My concern of the President’s role in this matter is repeated in Military Commission Order No. 1H(6)(2):-

“A Military Commission finding as to any charge and any sentence of a Commission becomes final when the President or , if designated by the President, the Secretary of Defence, makes a final decision thereon pursuant to Section 4(C)(8) of the President’s Military Order and in accordance with Section 6(H)(6) of this Order.

An authenticated finding of not guilty as to a charge shall not be changed to a finding of guilty.  Any sentence made final by the action of the President or the Secretary of Defence shall be carried out promptly”. 7

Given that in all cases except the Australians and the English, a death penalty may apply , this clause is clearly not intended to allow time for any appeals.  One should however bear in mind that the Military Order of the President prohibits such appeals in any event.


What exactly does the Australian Government say about this.  Very little it would appear and certainly I have not seen or heard any criticism from the Australian Government about the procedures.  Although they have sought a number of changes and guarantees such as that the death penalty shall not apply to David Hicks and Mamdouh Habib, they have as far as I am aware on no occasion sought to ensure that Australian citizens receive a standard of justice equal to that provided to Mr Walker Lind, an American citizen.  It appears their position is that they are happy for an Australian citizen to receive a lesser standard of justice.

In a letter to me of the 3rd of October 2003 Mr Robert Cornall, the Secretary of the Attorney-General’s Department states that “ the role of the Australian Legal Consultant is still the subject of discussions with the US Authorities”.  What those discussions are I have no idea and nor have I heard further from Mr Cornall on this point.

Mr Cornall, in his letter did state that “ the Consultant would be required not to communicate with news media representatives regarding the case and any other matters relating to Military Commissions unless such communication is approved by the Appointing Authority or the General Secretary of the United States Department of Defence” .

I, like the President of the United States love “ free speech ”.  This requirement appears to be deliberately targeted at silencing the lawyers.  This restraint also applies to any US Military or civilian lawyer involved in the matter.


Given the limitations of President Bush’s Military Order and the Regulations made thereunder for the conduct of the Tribunals, it is clear that David will not receive in Guantanamo Bay what Australians would refer to as a “ fair go ”.

In Australia, I believe David would receive a fair trial.  If the Australian Government was serious about human rights it would insist on his return to Australia to face trial before a competent Australian Court.

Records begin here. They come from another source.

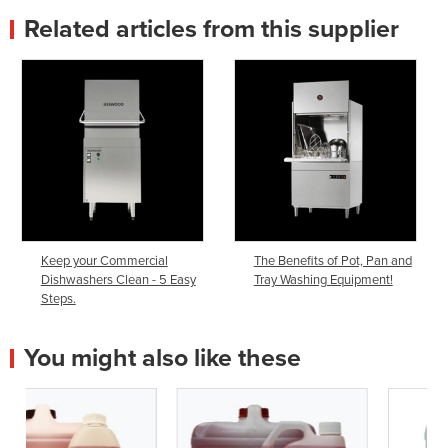
Related articles from this supplier
Keep your Commercial
The Benefits of Pot, Pan and
Dishwashers Clean - 5 Easy
Tray Washing Equipment!
Steps.
You might also like these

1 The United States occupies Guantanamo Bay under a lease entered into with the Cuban Government in 1903.  Agreement between the United States and Cuba for the lease of lands for ……… and naval stations, February.16-23, 1903, US-Cuba, art. iii, T.S. 418.  The lease provides:

“While on the one hand the United States recognises the continuance of the ultimate sovereignty of the Republic of Cuba over [the Military Base at Guantanamo Bay], on the other hand the Republic of Cuba consents that during the period of occupation by the United States of said areas under the terms of this agreement the United States shall exercise complete jurisdiction and control over and within said areas with the right to acquire … for the public purpose of the United States any land or other property therein by purchase or by extent of eminent domain with full compensation to the owners thereof.” (Rasul v Bush, Civil Action No. 02-299 (unreported)30 th July 2002 page 23).

2 See page 8, Respondent’s motion to dismiss Petitioner’s first amended Petition for Writ of Habeas Corpus Russell v. Bush Civil Action No.02-0299 (CKK).

3 Id at page 3.

4 Military Commission Order No. 1 Clause 5(B).

5 Military Order No. 1 21/3/02 Clause D(5)(b)

6 Letter of Prime Minister John Howard to Mr John Valder dated 22/8/03

7 Please note, there is no restriction on the President changing a sentence including imposing the death penalty.